__Problem description__: Repeat exactly the lines running from the first line of the data to the line containing "Join ToutPérou Réseau Solidaire - Blog", both ends included, and nothing else; drop the pictures.

__Data to examine__:
◆ ◆ ◆ ◆ ◆
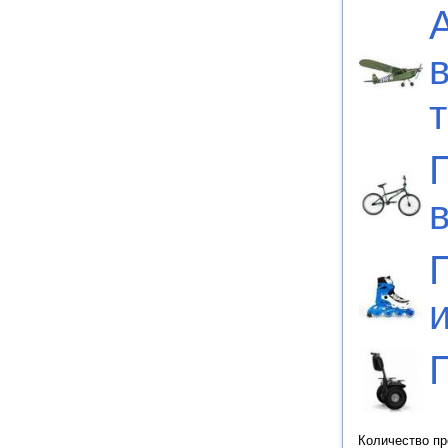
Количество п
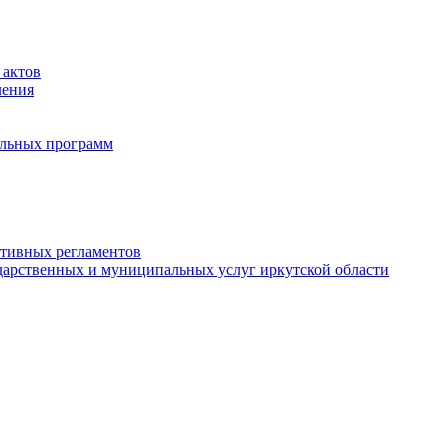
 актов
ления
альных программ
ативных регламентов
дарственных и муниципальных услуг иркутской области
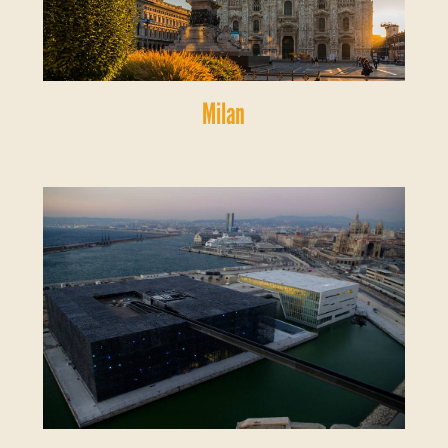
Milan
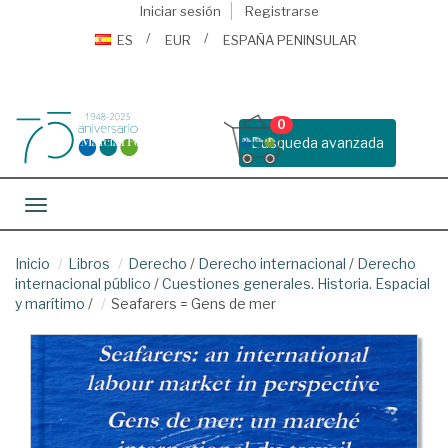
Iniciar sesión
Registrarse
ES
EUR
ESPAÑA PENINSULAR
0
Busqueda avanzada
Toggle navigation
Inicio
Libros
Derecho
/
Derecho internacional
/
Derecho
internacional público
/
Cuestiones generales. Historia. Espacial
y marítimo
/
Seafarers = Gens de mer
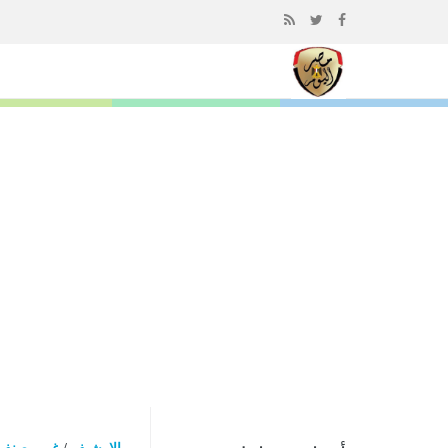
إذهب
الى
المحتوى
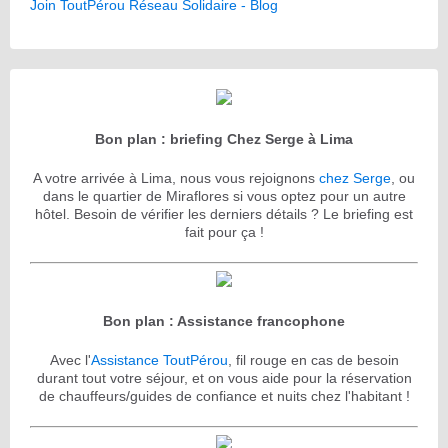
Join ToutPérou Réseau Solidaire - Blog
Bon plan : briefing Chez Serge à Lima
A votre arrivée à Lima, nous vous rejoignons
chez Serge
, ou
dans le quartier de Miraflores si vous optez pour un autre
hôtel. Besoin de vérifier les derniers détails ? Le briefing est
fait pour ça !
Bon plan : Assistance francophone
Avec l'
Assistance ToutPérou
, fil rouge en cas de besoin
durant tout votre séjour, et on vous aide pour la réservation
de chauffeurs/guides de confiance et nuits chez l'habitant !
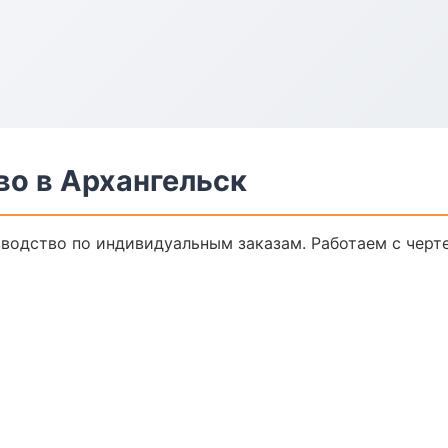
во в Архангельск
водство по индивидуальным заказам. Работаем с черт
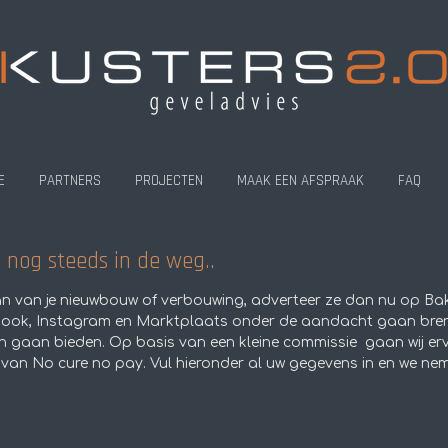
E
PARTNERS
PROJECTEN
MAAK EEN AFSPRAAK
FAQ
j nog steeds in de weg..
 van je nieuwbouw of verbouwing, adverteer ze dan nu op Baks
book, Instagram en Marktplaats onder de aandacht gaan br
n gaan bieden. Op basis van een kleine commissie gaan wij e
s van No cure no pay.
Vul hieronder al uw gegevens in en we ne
◆ ◆ ◆ ◆ ◆
__Result of this task__:
Количество п
 актов
ления
альных программ
ативных регламентов
дарственных и муниципальных услуг иркутской области
Milan
Iniciar sesión
Registrarse
ES
EUR
ESPAÑA PENINSULAR
0
Busqueda avanzada
Toggle navigation
Inicio
Libros
Derecho
/
Derecho internacional
/
Derecho
internacional público
/
Cuestiones generales. Historia. Espacial
y marítimo
/
Seafarers = Gens de mer
إذهب
الى
المحتوى
Join ToutPérou Réseau Solidaire - Blog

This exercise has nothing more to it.